Na verdade nenhum dos dois estava satisfeito e seguro da própria atitude, ela
esperava algo mais substancioso, pelo menos mais próximo do esforço que fez para
agradá-lo, enquanto deveria na verdade é reavaliar seu modo de sentir-se
passível de ser amada. Esta equação: tenho que oferecer muito para as pessoas
perceberem como eu sou legal, e obviamente ser recompensada, são velhas
companheiras conscientes ou inconscientes das pessoas que se acham generosas
demais para este mundo cruel e mesquinho que não reconhece sua grandeza e
generosidade. Na verdade o centro desta questão é uma auto-estima muito baixa,
uma dificuldade de perceber o próprio valor.
Como isso é possível numa sociedade capitalista e competitiva como a nossa? Como
sermos ‘bons sem nos sentirmos bobos ou nos tornarmos tirânicos?
Aprendemos com nosso desenvolvimento pessoal, que toda relação contém em si
algum tipo de troca; buscamos ser aceitos em nossa forma de estarmos no mundo,
sermos compreendidos em nossos motivos e principalmente, buscamos ser felizes.
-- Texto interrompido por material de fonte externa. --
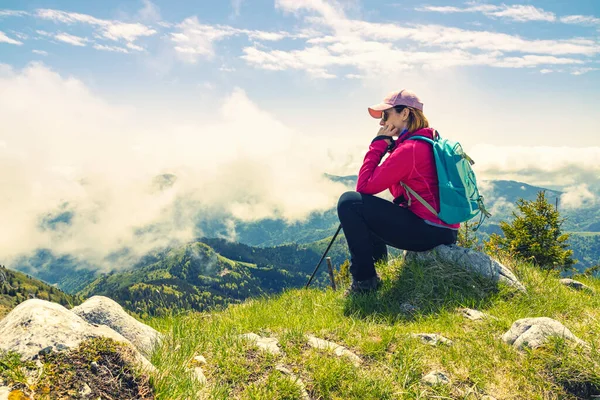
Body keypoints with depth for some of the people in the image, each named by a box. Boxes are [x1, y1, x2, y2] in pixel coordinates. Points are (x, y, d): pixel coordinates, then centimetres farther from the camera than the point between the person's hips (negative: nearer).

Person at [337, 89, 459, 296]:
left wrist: (378, 143, -8)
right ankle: (377, 267, 27)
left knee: (349, 202, -15)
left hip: (429, 232, -10)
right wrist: (387, 145, 9)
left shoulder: (409, 148, -17)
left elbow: (364, 187, -16)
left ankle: (365, 279, -8)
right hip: (441, 230, 10)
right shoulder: (428, 143, 14)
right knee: (368, 209, 26)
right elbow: (399, 194, 18)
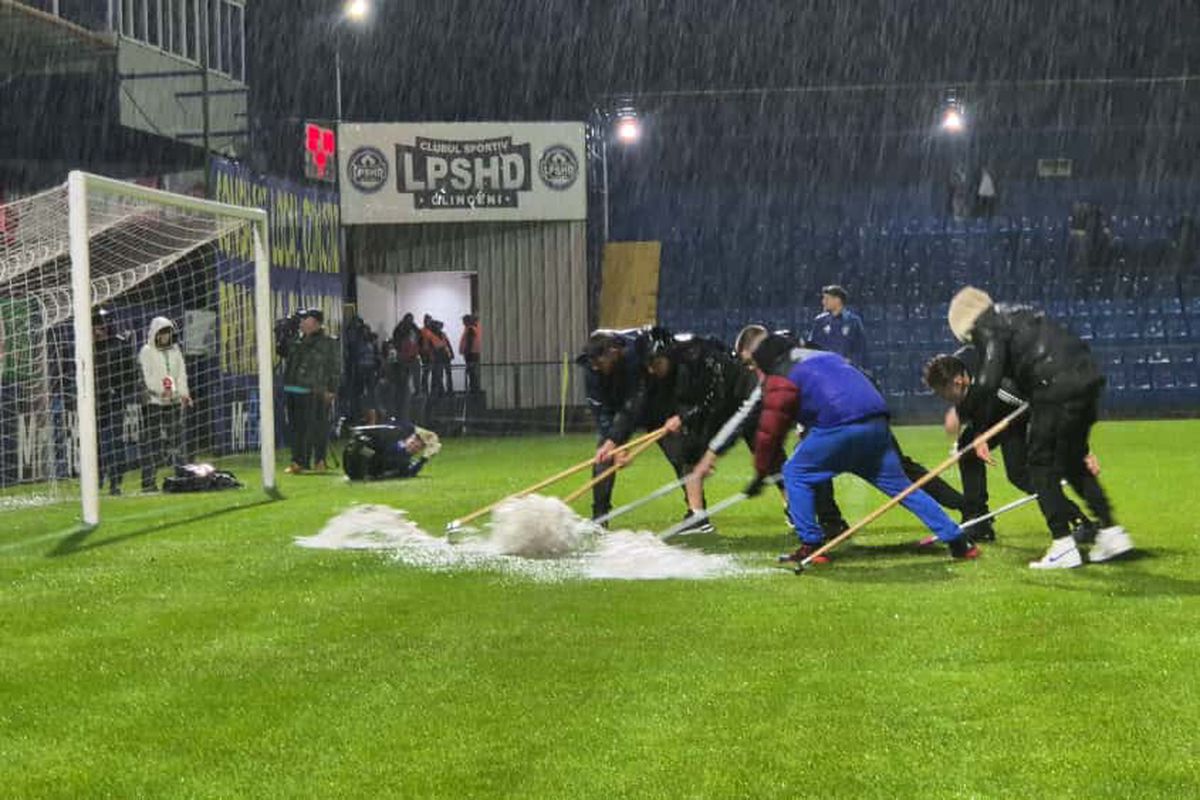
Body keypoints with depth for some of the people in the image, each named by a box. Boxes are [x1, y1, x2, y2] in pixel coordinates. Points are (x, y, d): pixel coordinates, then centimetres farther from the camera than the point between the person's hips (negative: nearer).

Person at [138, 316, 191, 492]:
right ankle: (148, 482, -3)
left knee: (176, 438, 8)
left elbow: (181, 373, 13)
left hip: (173, 400, 5)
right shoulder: (146, 352, -2)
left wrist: (183, 393, 0)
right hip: (153, 401, -5)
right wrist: (160, 391, -21)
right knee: (151, 442, -5)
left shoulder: (175, 350, 15)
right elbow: (147, 376, -9)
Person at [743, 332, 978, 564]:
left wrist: (762, 473, 17)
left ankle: (810, 546, 5)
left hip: (839, 427, -7)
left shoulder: (780, 379, 10)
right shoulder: (826, 357, 33)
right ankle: (957, 540, 13)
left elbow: (769, 430, 9)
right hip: (877, 422, 7)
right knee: (900, 486, 15)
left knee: (795, 473, 10)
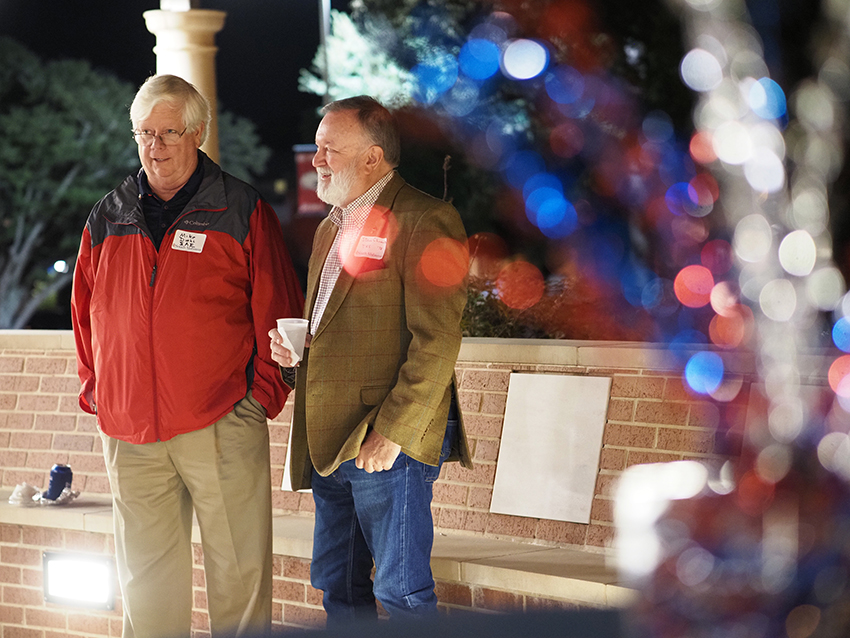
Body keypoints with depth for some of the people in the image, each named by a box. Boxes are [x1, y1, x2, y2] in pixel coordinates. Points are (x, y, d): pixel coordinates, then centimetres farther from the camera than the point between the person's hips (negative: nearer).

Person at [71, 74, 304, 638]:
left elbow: (277, 310, 0)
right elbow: (86, 313, 20)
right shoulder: (107, 220, 12)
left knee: (240, 571, 0)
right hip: (130, 431, 3)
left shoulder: (243, 212, 0)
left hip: (224, 423, -3)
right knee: (147, 576, 8)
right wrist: (95, 389, 11)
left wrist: (263, 393, -5)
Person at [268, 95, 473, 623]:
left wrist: (392, 432, -20)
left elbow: (436, 342, -17)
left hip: (389, 440, -9)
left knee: (401, 590, -5)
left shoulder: (426, 221, -10)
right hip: (331, 441, 9)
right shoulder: (331, 227, 19)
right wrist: (292, 347, 7)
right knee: (338, 584, 13)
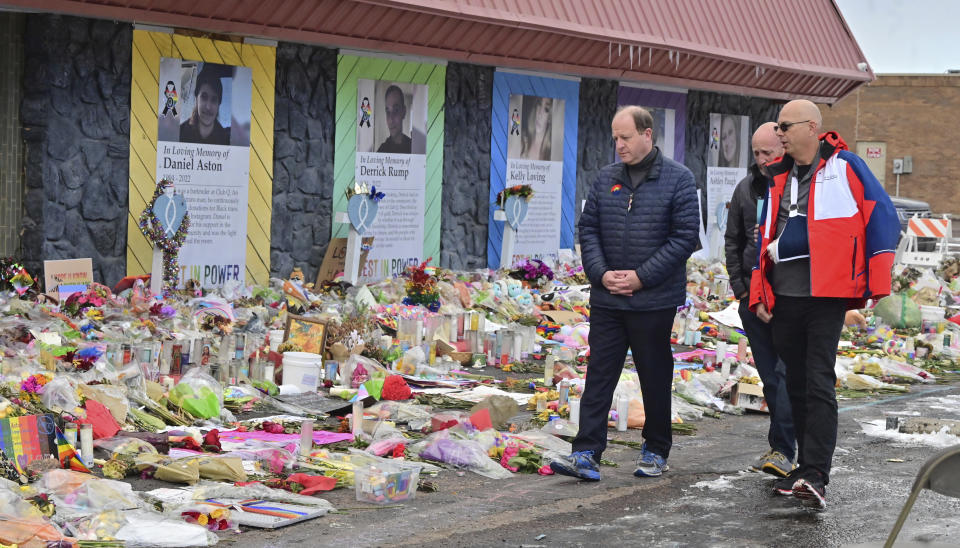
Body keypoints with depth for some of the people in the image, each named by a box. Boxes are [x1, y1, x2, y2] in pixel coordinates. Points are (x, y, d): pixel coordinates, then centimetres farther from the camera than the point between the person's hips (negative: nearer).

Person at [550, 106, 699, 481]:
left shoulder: (678, 179, -4)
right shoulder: (606, 179, 8)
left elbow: (685, 236, -9)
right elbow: (588, 228, 10)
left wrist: (641, 277, -14)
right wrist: (601, 273, -7)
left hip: (654, 301, -3)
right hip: (606, 299, 3)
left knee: (655, 377, 8)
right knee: (599, 375, 0)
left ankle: (656, 450, 22)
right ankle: (587, 453, -1)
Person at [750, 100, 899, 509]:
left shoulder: (844, 167, -3)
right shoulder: (780, 178, 16)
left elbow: (883, 219, -6)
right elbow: (767, 236, 20)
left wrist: (876, 285, -10)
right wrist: (759, 293, 12)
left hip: (826, 293, -7)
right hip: (785, 295, 7)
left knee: (818, 383, -12)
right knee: (796, 384, 10)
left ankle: (816, 477, -15)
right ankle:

Ser BOM é diferente de ser BOBO, como também querer ser esperto também é
diferente de ser generoso.
E qual a diferença entre essas coisas?
O diferencial está na capacidade de perceber-se e aceitar-se, de ser autêntico
em suas atitudes, respeitando a si e ao outro. O bobo é aquele que na verdade
não sabe do que é capaz e portanto não consegue perceber do que o outro é capaz,
justamente por não ter real conhecimento da própria natureza (humana), coloca-se
numa posição de total desproteção, tornando-se vulnerável. O esperto é aquele
que está sempre tentando ‘levar vantagem em tudo’, mas sempre vestido de bom
moço, ele é produto do entendimento equivocado da palavra generosidade. E
finalmente o bom é aquele que sabe que não é bom nem mau e ao mesmo tempo é
simplesmente o 'interjogo' dessas duas forças que existem dentro de nós e as
quais procuramos, através de nossa maturidade emocional, aprender a manter em
equilíbrio para nos relacionarmos de forma harmoniosa e feliz.
O advento da generosidade é algo maior que o poder econômico. Podemos ser
generosos sem necessariamente termos dinheiro, podemos oferecer gratuitamente
amor, atenção, solidariedade e principalmente respeito, aprendendo a olhar as
pessoas que estão à nossa volta como seres humanos, não apenas enxergando seus
defeitos, mas as suas qualidades e potenciais pessoais.
Desejo a todos um Natal generosamente fraterno e feliz.